Sunday 1 May 2011

The Sentinel (1977)

The Sentinel was Michael Winner’s attempt to jump on the Catholicsploitation/satansploitation bandwagon of the 70s, and it’s a glorious mess of a film.

Fashion model Alison (Cristina Raines) movies into a New York brownstone to have some time to herself sway from her lawyer boyfriend Michael (Chris Sarandon). Michael is pushing her to marry him, but although she loves him she’s still a little uneasy about the mysterious death of his first wife. The apartment seems like just what she was looking for until she meets her new neighbours. Charles Chazen (Burgess Meredith) is friendly, perhaps a little too friendly. He’s always accompanied by a small yellow parrot named Mortimer and a black-and-white cat named Jezebel. The other neighbours are much more disturbing.

When she complains to her landlady she is told that in fact there are no other neighbours, about from the reclusive blind priest on the top floor. Alison is somewhat prone to anxiety at the best of times, since the time when she walked in on her father having an orgy with two prostitutes. An orgy involving cake. Lots of cake.

Michael has his own problems. He has a grizzled old New York detective snooping around after him. The detective who didn’t like him in the first place and still has his doubts about the death of Michael’s wife. Things get really complicated for Michael when Alison is found in the street outside the apartment house covered in blood saying she has just killed her father. Her father actually died some days earlier but a corpse shows up that matches the blood type found on Alison, a circumstance that encourages the detective to take an even closer interest in Michael and Alison.

The climax is perhaps not too difficult to predict but I don’t consider that to be a major flaw in a horror movie.

This film is packed with good or at least interesting ideas, all mixed together in a rather ramshackle plot that leaves loose ends trailing all over the place. The looseness of the plot adds to the fun, giving it in some ways an almost eurohorror feel.

Michael Winner’s direction might not be especially inspired but the movie manages to combine some genuinely creepy atmospheric moments with some over-the-top gore and grand guignol excess. Personally I think he overdoes it a little towards the end but I suspect most viewers will enjoy the outrageousness of the ending.

If you get bored you can always play Spot the Star. And there are more stars here than I’ve ever seen before in one movie - Ava Gardner, Martin Balsam, Arthur Kennedy, Jose Ferrer, Jeff Goldblum, Christopher Walken, Eli Wallach, Sylvia Miles, Burgess Meredith, Jerry Orbach, Tom Berenger and John Carradine all pop up somewhere.

Chris Sarandon makes a rather low-key but fairly effective lead.
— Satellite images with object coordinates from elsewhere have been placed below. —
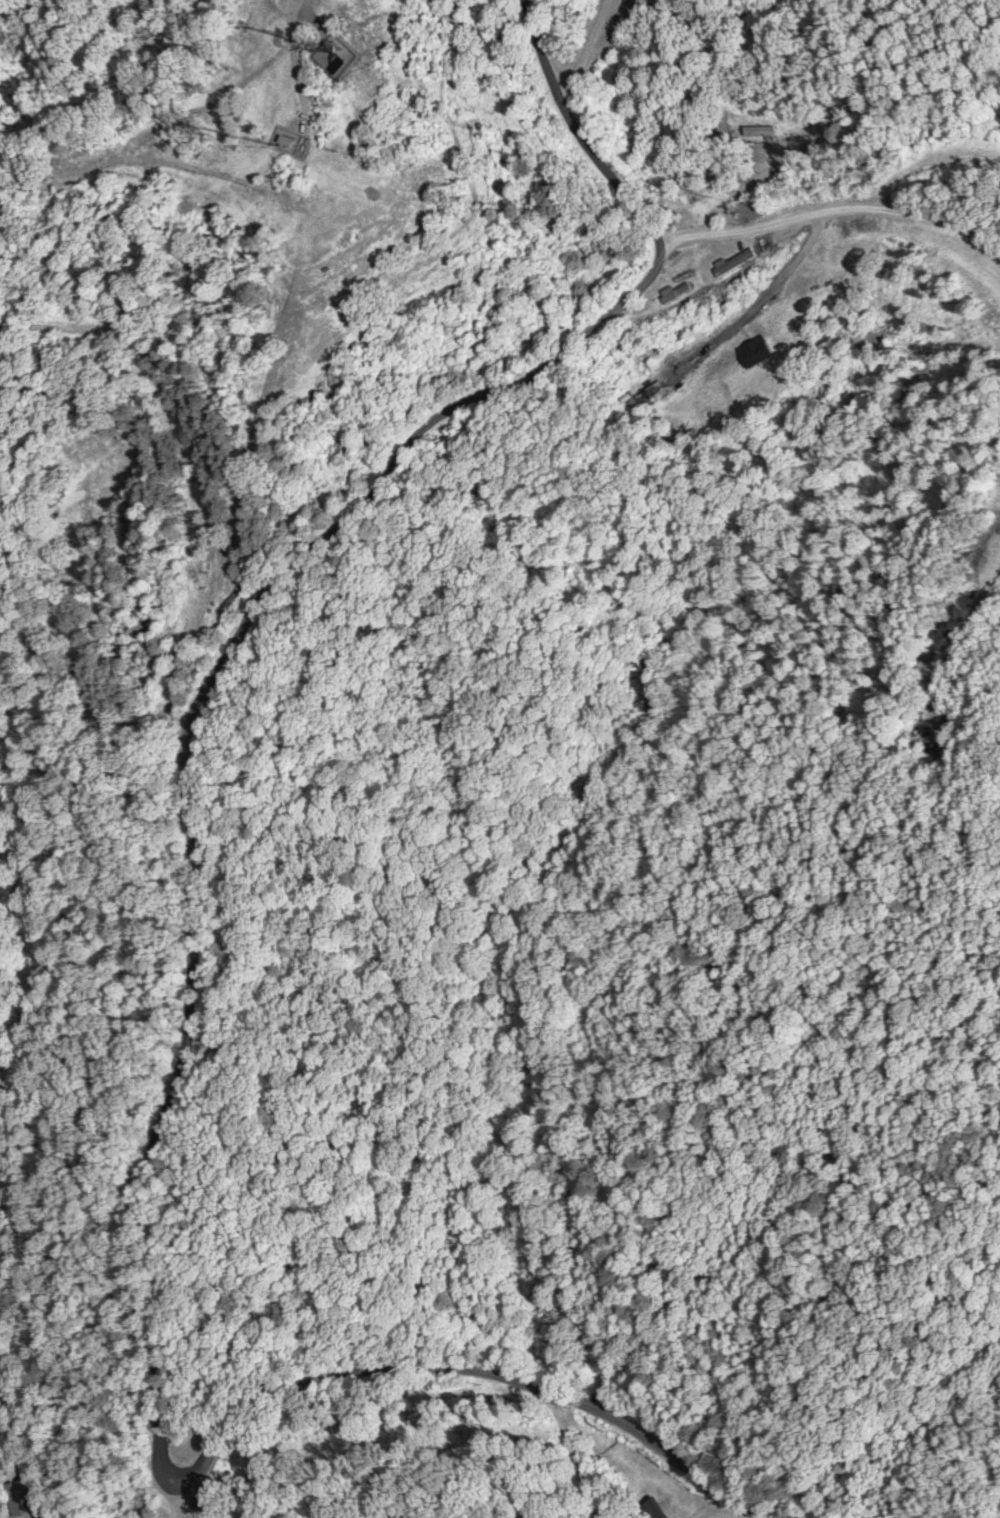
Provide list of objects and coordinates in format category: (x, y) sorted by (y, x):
road: (579, 122)
building: (292, 140)
road: (828, 207)
building: (877, 225)
building: (739, 262)
building: (817, 287)
building: (678, 291)
building: (927, 738)
road: (138, 1126)
building: (23, 1496)
road: (181, 1507)
road: (192, 1507)
building: (658, 1509)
Cristina Raines is less effective. Of the mammoth support cast the standouts are Ava Gardner (a delightfully tongue-in-cheek performance), Burgess Meredith and Eli Wallach.
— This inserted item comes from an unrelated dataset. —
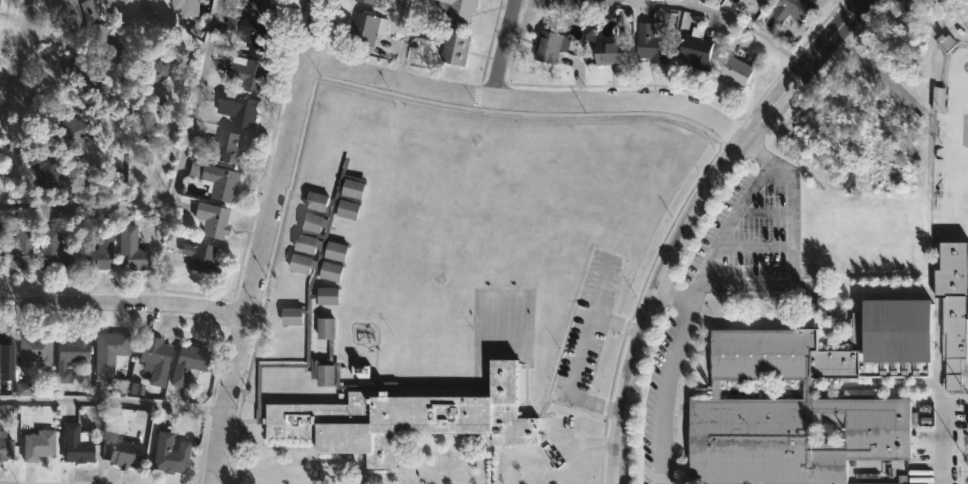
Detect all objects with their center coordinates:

It’s not a good movie in any conventional sense of the term. It’s one of those movies that succeeds by virtue of its own faults. It’s a highly entertaining shambles. Plus it has blind priests, lesbians, nuns, freaks, murderers and a cake orgy. And a cat in a party hat (because it’s her birthday). If that’s not enough to keep you entertained then there’s just no pleasing some people! This is what cult movies are all about.

Universal’s DVD is sadly bereft of extras but it’s a nice widescreen transfer.

4 comments:

Fred Anderson said...

Another favorite of mine. Seen it too many times over the years :) I personally love the ending, it's the perfect tasteless cherry on the overdone cake!

Anonymous said...

Love this movie, great review.

Shaun Anderson [The Celluloid Highway] said...

Spot on Doom - a beautifully cast, but utterly chaotic and confused plot. Winner manages to outdo himself in the gross exaggerations of style to cover up for pure emptiness. But Winner was never less than interesting. He even made one great film - THE MECHANIC.

venoms5 said...

I like pieces of this movie. Some of the photographic shots are eerie, the scene where Beverly D'Angelo suddenly starts playing with herself was jarring and the scene where a corpse just walks into view was right scary. The ending with the real freaks was a bit offensive, but managed to shed its big studio skin and slip into some uncomfortable exploitation clothing in the process.